Kadın, yazılarımdan benim cinsel fantezilerimi tamamen doğru olarak tespit ettikten sonra kendisinin yüzlerce kölesi olduğunu, sayının her gün arttığını, eğer bu konuda sohbet etmeyi istersem bana belirttiği telefondan kendisine ulaşabileceğimi yazmıştı.

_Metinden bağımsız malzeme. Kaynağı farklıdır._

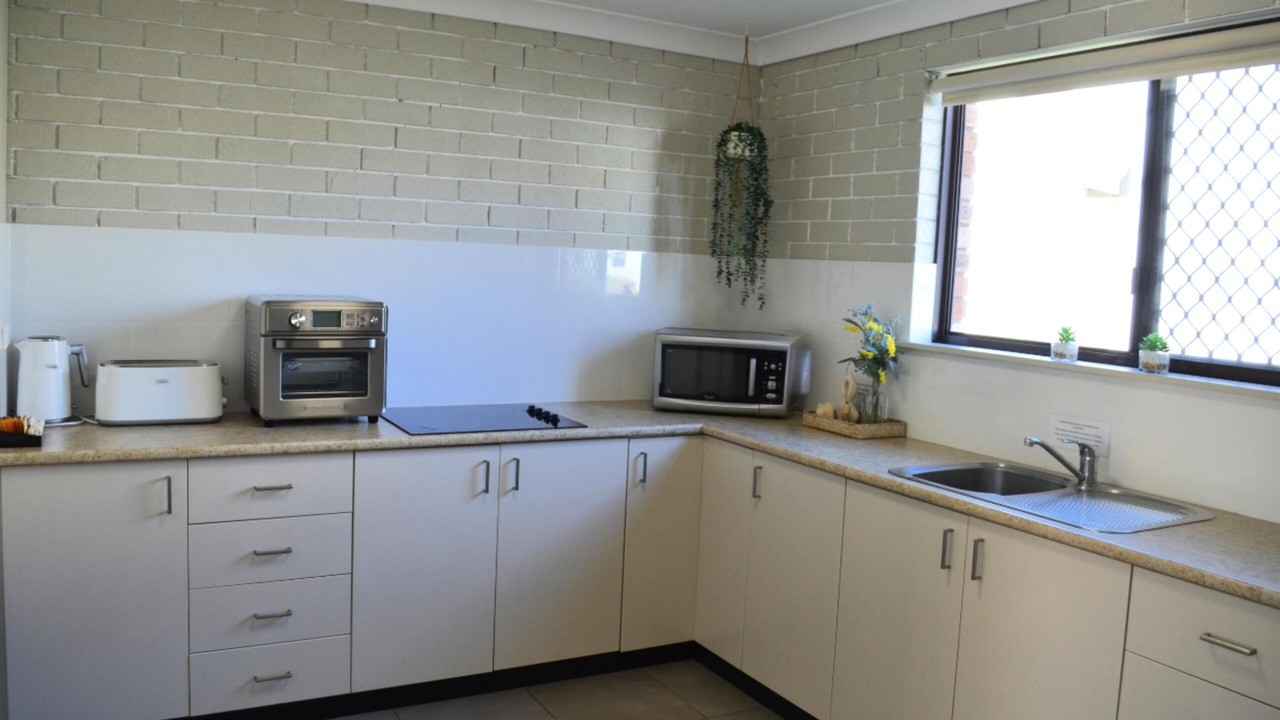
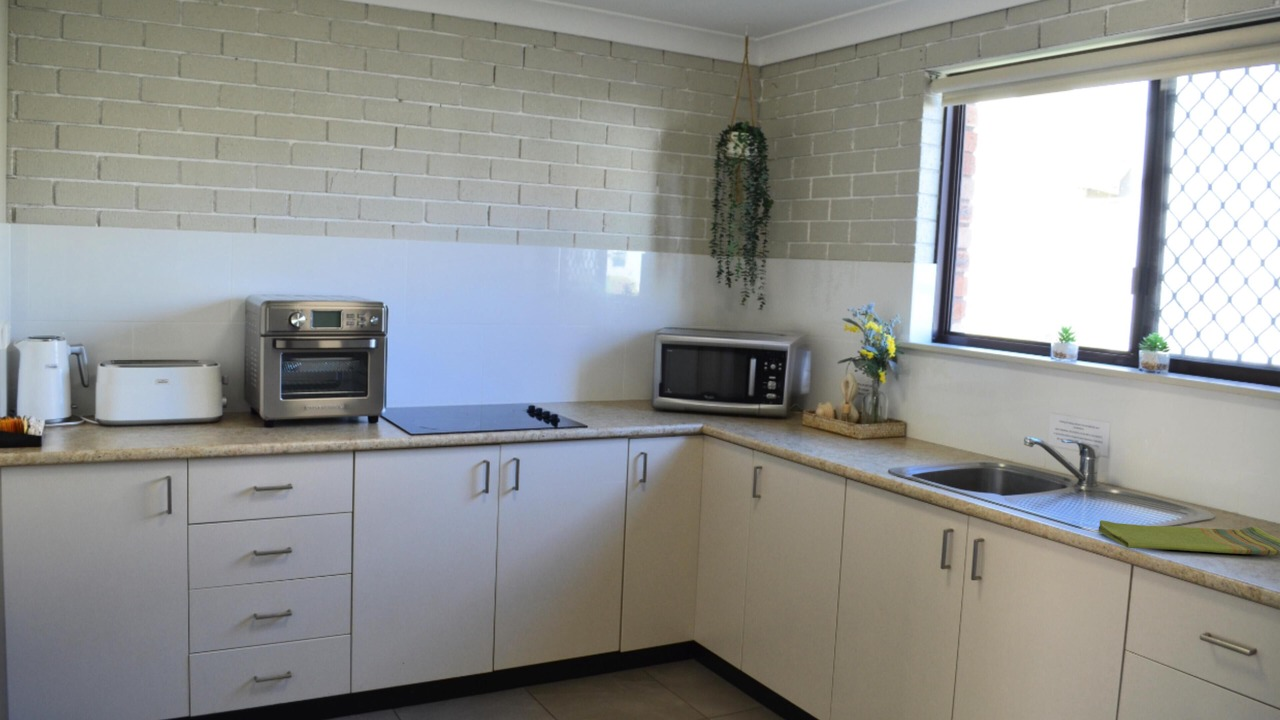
+ dish towel [1098,519,1280,556]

Gazetecilik heyecanımdan tabii ki hemen aradım ve randevulaştık. Ne kadar aksini savunsam da bende bile araştırmacı gazetecilik ruhu olduğundan ve bu nadiren olsa da ortaya çıkabildiğinden gittim kadınla konuştum. İlginç 'köle hikayeleri' anlattı bana.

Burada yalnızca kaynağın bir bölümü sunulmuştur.